++++ Information supplied ++++

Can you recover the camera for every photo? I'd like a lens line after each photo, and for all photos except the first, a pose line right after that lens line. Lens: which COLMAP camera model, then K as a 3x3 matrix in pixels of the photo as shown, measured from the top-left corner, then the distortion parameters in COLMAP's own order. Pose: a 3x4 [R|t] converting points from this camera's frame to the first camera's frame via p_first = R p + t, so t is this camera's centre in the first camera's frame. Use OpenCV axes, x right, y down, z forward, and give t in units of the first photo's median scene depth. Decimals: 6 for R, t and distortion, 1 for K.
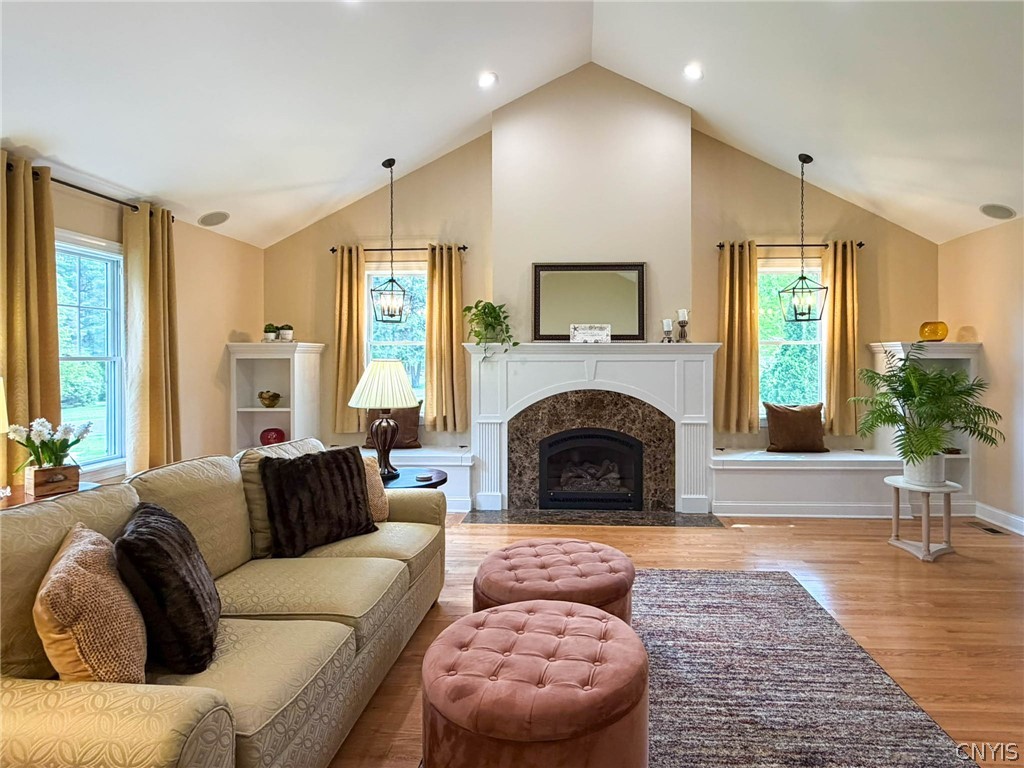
lens RADIAL K [[551.6, 0, 562.0], [0, 551.6, 357.2], [0, 0, 1]] dist [-0.002570, -0.000791]
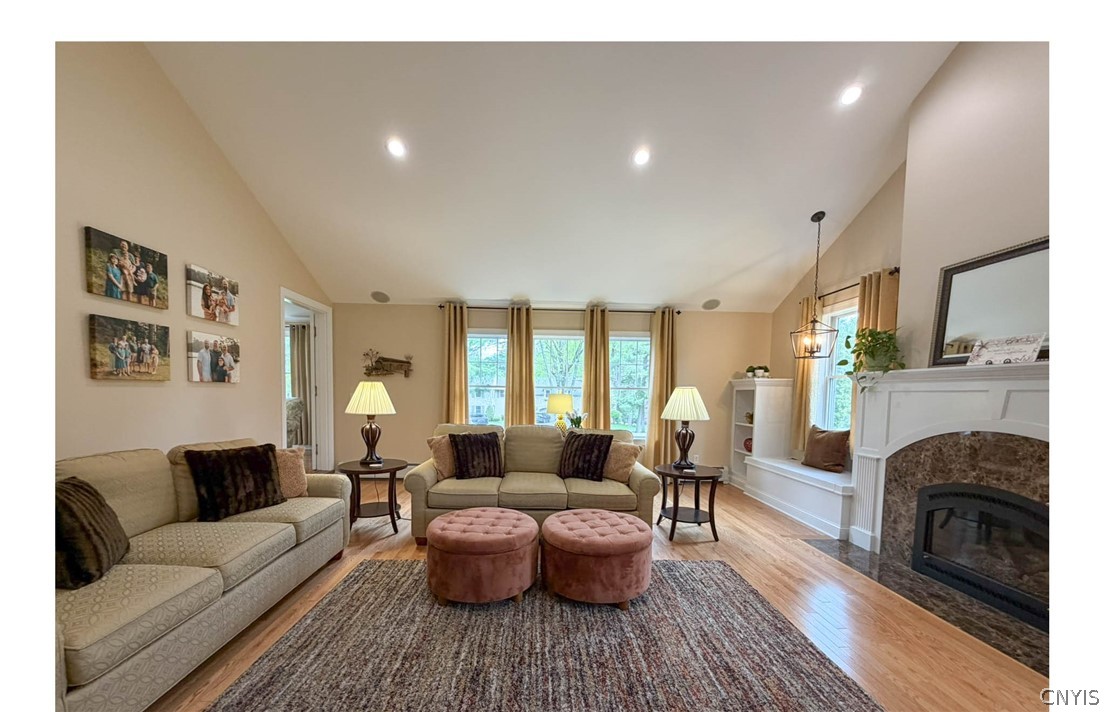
lens RADIAL K [[397.3, 0, 547.8], [0, 397.3, 414.5], [0, 0, 1]] dist [0.001751, 0.000060]
pose [[0.070650, 0.057540, -0.995840, 0.503374], [-0.015159, 0.998281, 0.056606, 0.016614], [0.997386, 0.011097, 0.071401, 0.405352]]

++++

Problem description: Put the data above into a two-column CSV headed instruction and response. Give each instruction with its complete answer, each in one quoted field with line breaks changed to spaces, and leave the pictures out.

Answer below:
instruction,response
"Can you recover the camera for every photo? I'd like a lens line after each photo, and for all photos except the first, a pose line right after that lens line. Lens: which COLMAP camera model, then K as a 3x3 matrix in pixels of the photo as shown, measured from the top-left corner, then the distortion parameters in COLMAP's own order. Pose: a 3x4 [R|t] converting points from this camera's frame to the first camera's frame via p_first = R p + t, so t is this camera's centre in the first camera's frame. Use OpenCV axes, x right, y down, z forward, and give t in units of the first photo's median scene depth. Decimals: 6 for R, t and distortion, 1 for K.","lens RADIAL K [[551.6, 0, 562.0], [0, 551.6, 357.2], [0, 0, 1]] dist [-0.002570, -0.000791] lens RADIAL K [[397.3, 0, 547.8], [0, 397.3, 414.5], [0, 0, 1]] dist [0.001751, 0.000060] pose [[0.070650, 0.057540, -0.995840, 0.503374], [-0.015159, 0.998281, 0.056606, 0.016614], [0.997386, 0.011097, 0.071401, 0.405352]]"